**Excerpt provided:**
With millions of samples, security vendors can train their systems to recognize known attacks but also identify patterns that allow them to spot attacks that have never been seen before.
All the major security vendors have either already added advanced threat detection, behavior analytics, and machine learning to their systems or are in the process of furiously trying to catch up with their competitors who have already done so.
"Machine learning algorithms are trained multiple times a day on huge sets of malicious files," said Botezatu. "Quality assurance runs on known good files to minimize false positives."
Vendors aren't the only ones collecting virtual mountains of information.
Internally, data center operators are collecting data feeds from both their on-premises and cloud infrastructure to look for suspicious files, behaviors, and communications.
"Event-correlation technologies piece an attack’s disparate components together to stop it cold," Botezatu said. "File reputation systems consider how many running instances of an application exist in the customer pool to understand how likely that app is to be malicious."
None of this would be possible without the ability to store and analyze massive amounts of information – and do in real time.
"Big data powers the cybersecurity world," he said. "There are few verticals as privileged as ours in terms of knowledge about how to secure big data."
This is vital, since security incidents are getting faster and larger in scope.
According to a report released in April by cybersecurity vendor Gemanto, 2.6 billion records were breached last year, the first time this number exceeded 2 billion and an increase of 88 percent over the previous year.

**Supplied data:**
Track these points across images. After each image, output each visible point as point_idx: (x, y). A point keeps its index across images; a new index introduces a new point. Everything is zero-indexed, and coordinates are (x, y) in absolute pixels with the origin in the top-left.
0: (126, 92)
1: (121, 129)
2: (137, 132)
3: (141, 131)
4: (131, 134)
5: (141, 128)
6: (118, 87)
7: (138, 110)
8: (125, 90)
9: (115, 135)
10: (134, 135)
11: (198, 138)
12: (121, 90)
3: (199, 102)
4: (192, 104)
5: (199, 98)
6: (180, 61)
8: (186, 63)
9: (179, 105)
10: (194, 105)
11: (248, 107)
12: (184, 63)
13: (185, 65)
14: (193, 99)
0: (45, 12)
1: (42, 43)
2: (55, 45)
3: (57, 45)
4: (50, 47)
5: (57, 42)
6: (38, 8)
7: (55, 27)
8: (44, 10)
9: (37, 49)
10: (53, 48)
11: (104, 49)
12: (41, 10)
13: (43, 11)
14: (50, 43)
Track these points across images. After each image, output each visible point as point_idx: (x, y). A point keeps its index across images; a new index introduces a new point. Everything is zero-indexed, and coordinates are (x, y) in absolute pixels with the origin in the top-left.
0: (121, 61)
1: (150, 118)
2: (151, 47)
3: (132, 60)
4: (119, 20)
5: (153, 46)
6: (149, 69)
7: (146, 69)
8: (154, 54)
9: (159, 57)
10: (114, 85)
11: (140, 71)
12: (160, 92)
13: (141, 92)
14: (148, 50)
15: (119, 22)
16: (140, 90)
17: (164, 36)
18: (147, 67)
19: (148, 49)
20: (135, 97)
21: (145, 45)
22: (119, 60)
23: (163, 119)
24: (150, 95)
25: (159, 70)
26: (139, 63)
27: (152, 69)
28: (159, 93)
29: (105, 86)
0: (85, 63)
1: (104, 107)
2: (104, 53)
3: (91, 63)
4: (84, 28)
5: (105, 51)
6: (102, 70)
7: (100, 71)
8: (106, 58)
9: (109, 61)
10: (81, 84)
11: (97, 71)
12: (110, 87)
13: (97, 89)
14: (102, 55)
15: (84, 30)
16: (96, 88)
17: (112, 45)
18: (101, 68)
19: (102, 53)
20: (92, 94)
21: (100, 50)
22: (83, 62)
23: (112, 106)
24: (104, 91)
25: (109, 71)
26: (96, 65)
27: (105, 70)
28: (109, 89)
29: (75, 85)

**Exercise A:** Condense the paragraph of the cybersecurity excerpt that begins "Event-correlation technologies piece" into a short bulleted list that keeps its main facts.
**Exercise B:** Pick up the cybersecurity excerpt after its closing sentence about the 2.6 billion breached records and carry it forward for a paragraph or two.

**Written reply A:**
- According to Botezatu, event-correlation technologies fit an attack's separate components together so it can be stopped.
- File reputation systems look at how many running instances of an application exist in the customer pool to judge how likely it is to be malicious.

**Written reply B:**
That averages out to more than 7 million records a day.
Even more worrisome, in most breaches the time it takes for systems to be compromised is measured in minutes, and exfiltration occurs within hours, according to the latest Verizon data breach investigations report.
That brings us to the next frontier in cybersecurity where big data is poised to make an impact: incident response.
As more data is collected not just about the attacks, but about how data centers react to them, the security industry is starting to create automated playbooks that allow organizations to respond instantly and intelligently to the attacks.
Companies without that kind of scale either have to wait until they've collected enough data to make analytics useful or share their playbooks with their peers.
Keep an eye out for vendors to emerge in this space who will not only help data centers put together incident-response playbooks and automate them, but also collect them in a central location, where they can do analytics on the responses, figure out the best strategies, and then add that knowledge to their recommendation engines.